▶ [RECORDS FOR THE TASK]:

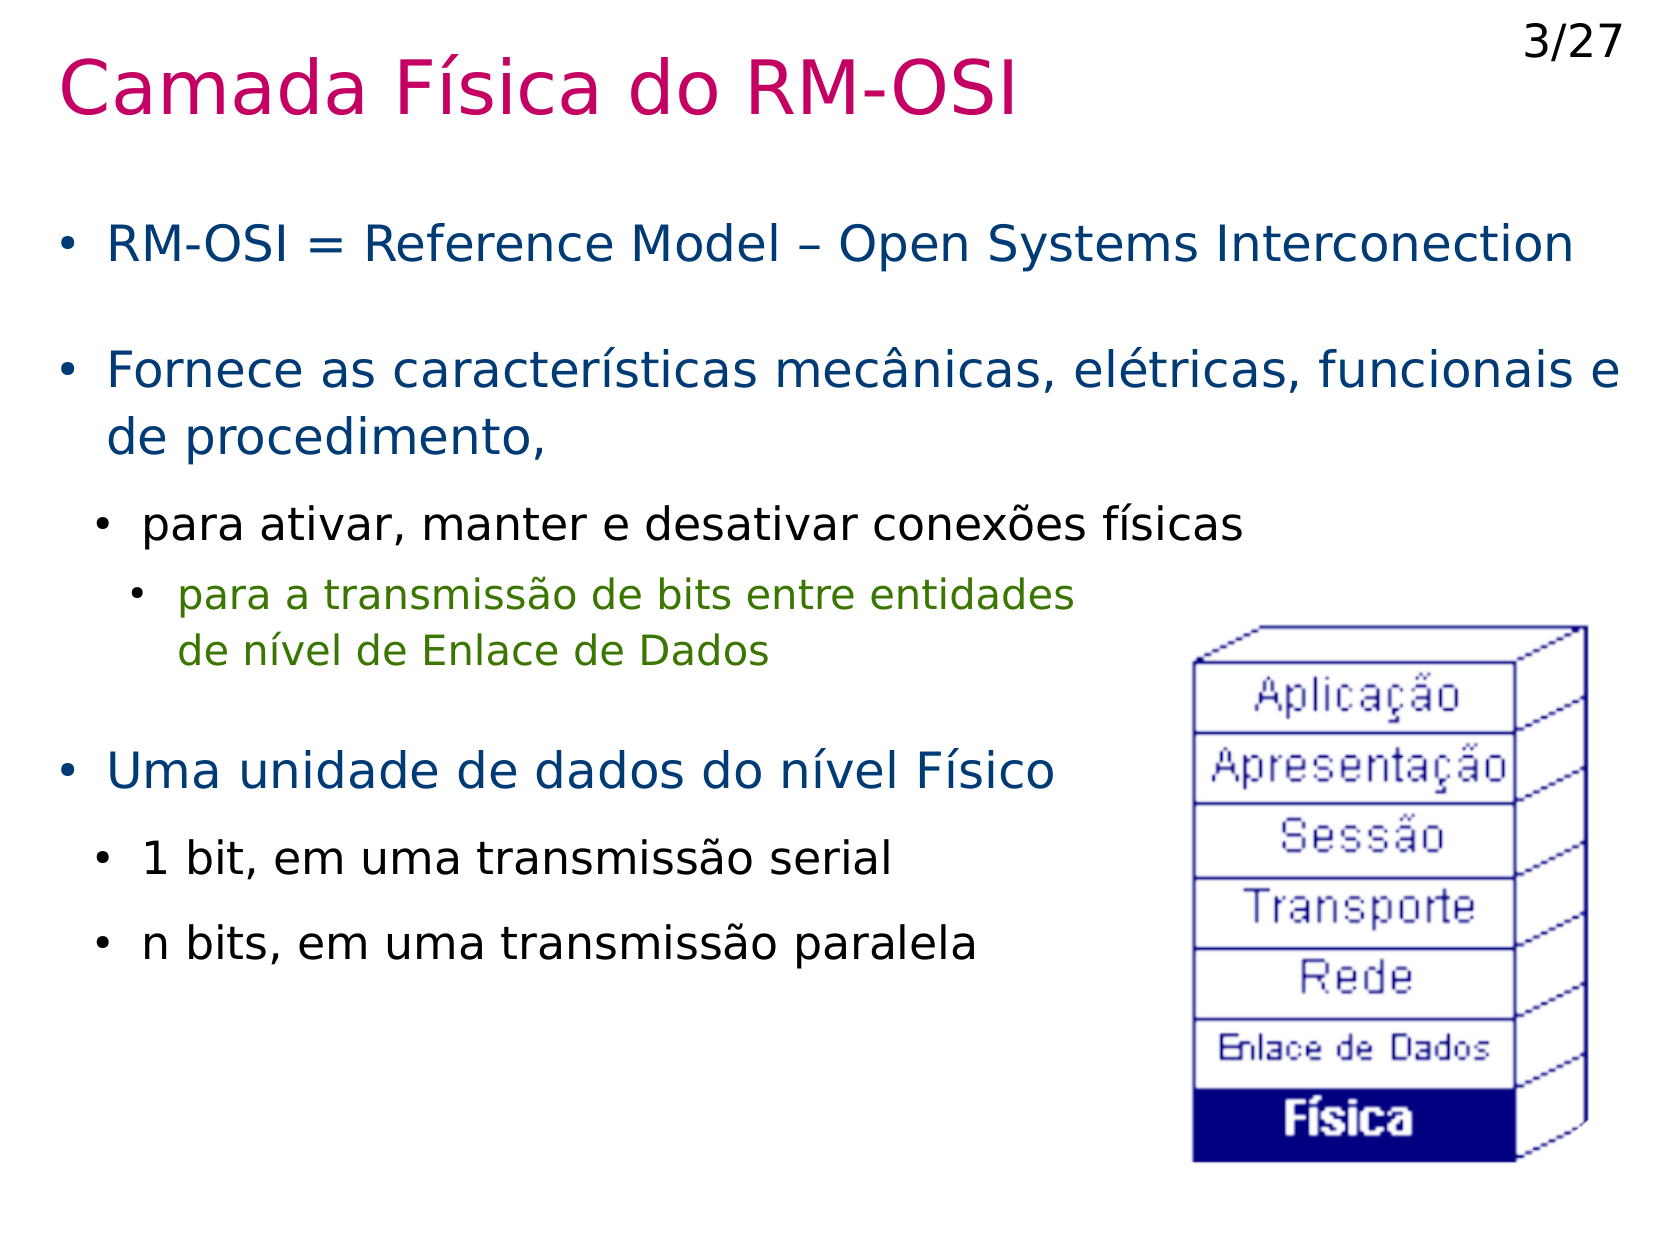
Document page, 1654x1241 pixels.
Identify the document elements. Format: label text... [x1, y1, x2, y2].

list RM-OSI = Reference Model – Open Systems Interconection Fornece as características mecânicas, elétricas, funcionais e de procedimento, para ativar, manter e desativar conexões físicas para a transmissão de bits entre entidades de nível de Enlace de Dados Uma unidade de dados do nível Físico 1 bit, em uma transmissão serial n bits, em uma transmissão paralela [59, 206, 1625, 1211]
picture [1185, 620, 1595, 1167]
title Camada Física do RM-OSI [59, 29, 1625, 148]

▶ [TO BE DONE]:
Can you rewrite all the rows above as a numbered list, dropping blank lines and leaving the pictures out?

▶ [WORKED ANSWER]:
1. Document page, 1654x1241 pixels.
2. Identify the document elements. Format: label text... [x1, y1, x2, y2].
3. list RM-OSI = Reference Model – Open Systems Interconection Fornece as características mecânicas, elétricas, funcionais e de procedimento, para ativar, manter e desativar conexões físicas para a transmissão de bits entre entidades de nível de Enlace de Dados Uma unidade de dados do nível Físico 1 bit, em uma transmissão serial n bits, em uma transmissão paralela [59, 206, 1625, 1211]
4. picture [1185, 620, 1595, 1167]
5. title Camada Física do RM-OSI [59, 29, 1625, 148]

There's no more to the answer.